Task instructions
Print the data exactly as written, line for line, and leave its pictures behind.

** Information provided follows **

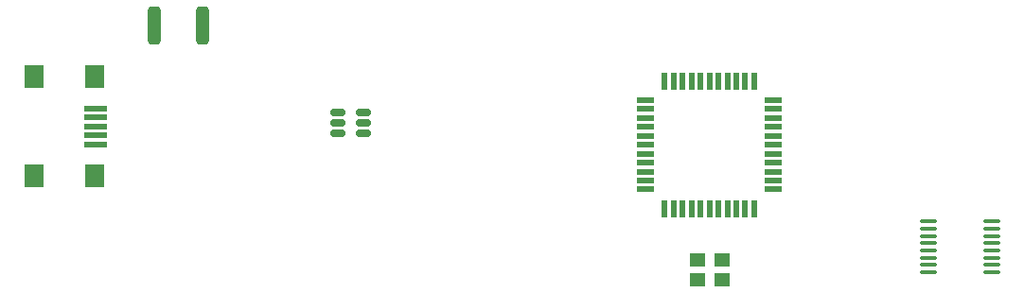
<source format=gbr>
%TF.GenerationSoftware,KiCad,Pcbnew,(7.0.0)*%
%TF.CreationDate,2023-05-30T12:42:47-06:00*%
%TF.ProjectId,GolfSpeedSensor,476f6c66-5370-4656-9564-53656e736f72,rev?*%
%TF.SameCoordinates,Original*%
%TF.FileFunction,Paste,Top*%
%TF.FilePolarity,Positive*%
%FSLAX46Y46*%
G04 Gerber Fmt 4.6, Leading zero omitted, Abs format (unit mm)*
G04 Created by KiCad (PCBNEW (7.0.0)) date 2023-05-30 12:42:47*
%MOMM*%
%LPD*%
G01*
G04 APERTURE LIST*
G04 Aperture macros list*
%AMRoundRect*
0 Rectangle with rounded corners*
0 $1 Rounding radius*
0 $2 $3 $4 $5 $6 $7 $8 $9 X,Y pos of 4 corners*
0 Add a 4 corners polygon primitive as box body*
4,1,4,$2,$3,$4,$5,$6,$7,$8,$9,$2,$3,0*
0 Add four circle primitives for the rounded corners*
1,1,$1+$1,$2,$3*
1,1,$1+$1,$4,$5*
1,1,$1+$1,$6,$7*
1,1,$1+$1,$8,$9*
0 Add four rect primitives between the rounded corners*
20,1,$1+$1,$2,$3,$4,$5,0*
20,1,$1+$1,$4,$5,$6,$7,0*
20,1,$1+$1,$6,$7,$8,$9,0*
20,1,$1+$1,$8,$9,$2,$3,0*%
G04 Aperture macros list end*
%ADD10R,1.500000X0.550000*%
%ADD11R,0.550000X1.500000*%
%ADD12R,2.000000X0.500000*%
%ADD13R,1.700000X2.000000*%
%ADD14R,1.400000X1.200000*%
%ADD15RoundRect,0.150000X-0.512500X-0.150000X0.512500X-0.150000X0.512500X0.150000X-0.512500X0.150000X0*%
%ADD16RoundRect,0.250000X-0.312500X-1.450000X0.312500X-1.450000X0.312500X1.450000X-0.312500X1.450000X0*%
%ADD17RoundRect,0.100000X0.637500X0.100000X-0.637500X0.100000X-0.637500X-0.100000X0.637500X-0.100000X0*%
G04 APERTURE END LIST*
D10*
%TO.C,U1*%
X144889999Y-89349999D03*
X144889999Y-90149999D03*
X144889999Y-90949999D03*
X144889999Y-91749999D03*
X144889999Y-92549999D03*
X144889999Y-93349999D03*
X144889999Y-94149999D03*
X144889999Y-94949999D03*
X144889999Y-95749999D03*
X144889999Y-96549999D03*
X144889999Y-97349999D03*
D11*
X146589999Y-99049999D03*
X147389999Y-99049999D03*
X148189999Y-99049999D03*
X148989999Y-99049999D03*
X149789999Y-99049999D03*
X150589999Y-99049999D03*
X151389999Y-99049999D03*
X152189999Y-99049999D03*
X152989999Y-99049999D03*
X153789999Y-99049999D03*
X154589999Y-99049999D03*
D10*
X156289999Y-97349999D03*
X156289999Y-96549999D03*
X156289999Y-95749999D03*
X156289999Y-94949999D03*
X156289999Y-94149999D03*
X156289999Y-93349999D03*
X156289999Y-92549999D03*
X156289999Y-91749999D03*
X156289999Y-90949999D03*
X156289999Y-90149999D03*
X156289999Y-89349999D03*
D11*
X154589999Y-87649999D03*
X153789999Y-87649999D03*
X152989999Y-87649999D03*
X152189999Y-87649999D03*
X151389999Y-87649999D03*
X150589999Y-87649999D03*
X149789999Y-87649999D03*
X148989999Y-87649999D03*
X148189999Y-87649999D03*
X147389999Y-87649999D03*
X146589999Y-87649999D03*
%TD*%
D12*
%TO.C,J1*%
X95699999Y-90099999D03*
X95699999Y-90899999D03*
X95699999Y-91699999D03*
X95699999Y-92499999D03*
X95699999Y-93299999D03*
D13*
X95599999Y-87249999D03*
X90149999Y-87249999D03*
X95599999Y-96149999D03*
X90149999Y-96149999D03*
%TD*%
D14*
%TO.C,Y1*%
X151689999Y-103699999D03*
X149489999Y-103699999D03*
X149489999Y-105399999D03*
X151689999Y-105399999D03*
%TD*%
D15*
%TO.C,U2*%
X117312500Y-90425000D03*
X117312500Y-91375000D03*
X117312500Y-92325000D03*
X119587500Y-92325000D03*
X119587500Y-91375000D03*
X119587500Y-90425000D03*
%TD*%
D16*
%TO.C,F1*%
X100952500Y-82650000D03*
X105227500Y-82650000D03*
%TD*%
D17*
%TO.C,U3*%
X175862500Y-104755000D03*
X175862500Y-104105000D03*
X175862500Y-103455000D03*
X175862500Y-102805000D03*
X175862500Y-102155000D03*
X175862500Y-101505000D03*
X175862500Y-100855000D03*
X175862500Y-100205000D03*
X170137500Y-100205000D03*
X170137500Y-100855000D03*
X170137500Y-101505000D03*
X170137500Y-102155000D03*
X170137500Y-102805000D03*
X170137500Y-103455000D03*
X170137500Y-104105000D03*
X170137500Y-104755000D03*
%TD*%
M02*

</source>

** End of Information provided **

Reply to the exercise
<source format=gbr>
%TF.GenerationSoftware,KiCad,Pcbnew,(7.0.0)*%
%TF.CreationDate,2023-05-30T12:42:47-06:00*%
%TF.ProjectId,GolfSpeedSensor,476f6c66-5370-4656-9564-53656e736f72,rev?*%
%TF.SameCoordinates,Original*%
%TF.FileFunction,Paste,Top*%
%TF.FilePolarity,Positive*%
%FSLAX46Y46*%
G04 Gerber Fmt 4.6, Leading zero omitted, Abs format (unit mm)*
G04 Created by KiCad (PCBNEW (7.0.0)) date 2023-05-30 12:42:47*
%MOMM*%
%LPD*%
G01*
G04 APERTURE LIST*
G04 Aperture macros list*
%AMRoundRect*
0 Rectangle with rounded corners*
0 $1 Rounding radius*
0 $2 $3 $4 $5 $6 $7 $8 $9 X,Y pos of 4 corners*
0 Add a 4 corners polygon primitive as box body*
4,1,4,$2,$3,$4,$5,$6,$7,$8,$9,$2,$3,0*
0 Add four circle primitives for the rounded corners*
1,1,$1+$1,$2,$3*
1,1,$1+$1,$4,$5*
1,1,$1+$1,$6,$7*
1,1,$1+$1,$8,$9*
0 Add four rect primitives between the rounded corners*
20,1,$1+$1,$2,$3,$4,$5,0*
20,1,$1+$1,$4,$5,$6,$7,0*
20,1,$1+$1,$6,$7,$8,$9,0*
20,1,$1+$1,$8,$9,$2,$3,0*%
G04 Aperture macros list end*
%ADD10R,1.500000X0.550000*%
%ADD11R,0.550000X1.500000*%
%ADD12R,2.000000X0.500000*%
%ADD13R,1.700000X2.000000*%
%ADD14R,1.400000X1.200000*%
%ADD15RoundRect,0.150000X-0.512500X-0.150000X0.512500X-0.150000X0.512500X0.150000X-0.512500X0.150000X0*%
%ADD16RoundRect,0.250000X-0.312500X-1.450000X0.312500X-1.450000X0.312500X1.450000X-0.312500X1.450000X0*%
%ADD17RoundRect,0.100000X0.637500X0.100000X-0.637500X0.100000X-0.637500X-0.100000X0.637500X-0.100000X0*%
G04 APERTURE END LIST*
D10*
%TO.C,U1*%
X144889999Y-89349999D03*
X144889999Y-90149999D03*
X144889999Y-90949999D03*
X144889999Y-91749999D03*
X144889999Y-92549999D03*
X144889999Y-93349999D03*
X144889999Y-94149999D03*
X144889999Y-94949999D03*
X144889999Y-95749999D03*
X144889999Y-96549999D03*
X144889999Y-97349999D03*
D11*
X146589999Y-99049999D03*
X147389999Y-99049999D03*
X148189999Y-99049999D03*
X148989999Y-99049999D03*
X149789999Y-99049999D03*
X150589999Y-99049999D03*
X151389999Y-99049999D03*
X152189999Y-99049999D03*
X152989999Y-99049999D03*
X153789999Y-99049999D03*
X154589999Y-99049999D03*
D10*
X156289999Y-97349999D03*
X156289999Y-96549999D03*
X156289999Y-95749999D03*
X156289999Y-94949999D03*
X156289999Y-94149999D03*
X156289999Y-93349999D03*
X156289999Y-92549999D03*
X156289999Y-91749999D03*
X156289999Y-90949999D03*
X156289999Y-90149999D03*
X156289999Y-89349999D03*
D11*
X154589999Y-87649999D03*
X153789999Y-87649999D03*
X152989999Y-87649999D03*
X152189999Y-87649999D03*
X151389999Y-87649999D03*
X150589999Y-87649999D03*
X149789999Y-87649999D03*
X148989999Y-87649999D03*
X148189999Y-87649999D03*
X147389999Y-87649999D03*
X146589999Y-87649999D03*
%TD*%
D12*
%TO.C,J1*%
X95699999Y-90099999D03*
X95699999Y-90899999D03*
X95699999Y-91699999D03*
X95699999Y-92499999D03*
X95699999Y-93299999D03*
D13*
X95599999Y-87249999D03*
X90149999Y-87249999D03*
X95599999Y-96149999D03*
X90149999Y-96149999D03*
%TD*%
D14*
%TO.C,Y1*%
X151689999Y-103699999D03*
X149489999Y-103699999D03*
X149489999Y-105399999D03*
X151689999Y-105399999D03*
%TD*%
D15*
%TO.C,U2*%
X117312500Y-90425000D03*
X117312500Y-91375000D03*
X117312500Y-92325000D03*
X119587500Y-92325000D03*
X119587500Y-91375000D03*
X119587500Y-90425000D03*
%TD*%
D16*
%TO.C,F1*%
X100952500Y-82650000D03*
X105227500Y-82650000D03*
%TD*%
D17*
%TO.C,U3*%
X175862500Y-104755000D03*
X175862500Y-104105000D03*
X175862500Y-103455000D03*
X175862500Y-102805000D03*
X175862500Y-102155000D03*
X175862500Y-101505000D03*
X175862500Y-100855000D03*
X175862500Y-100205000D03*
X170137500Y-100205000D03*
X170137500Y-100855000D03*
X170137500Y-101505000D03*
X170137500Y-102155000D03*
X170137500Y-102805000D03*
X170137500Y-103455000D03*
X170137500Y-104105000D03*
X170137500Y-104755000D03*
%TD*%
M02*

</source>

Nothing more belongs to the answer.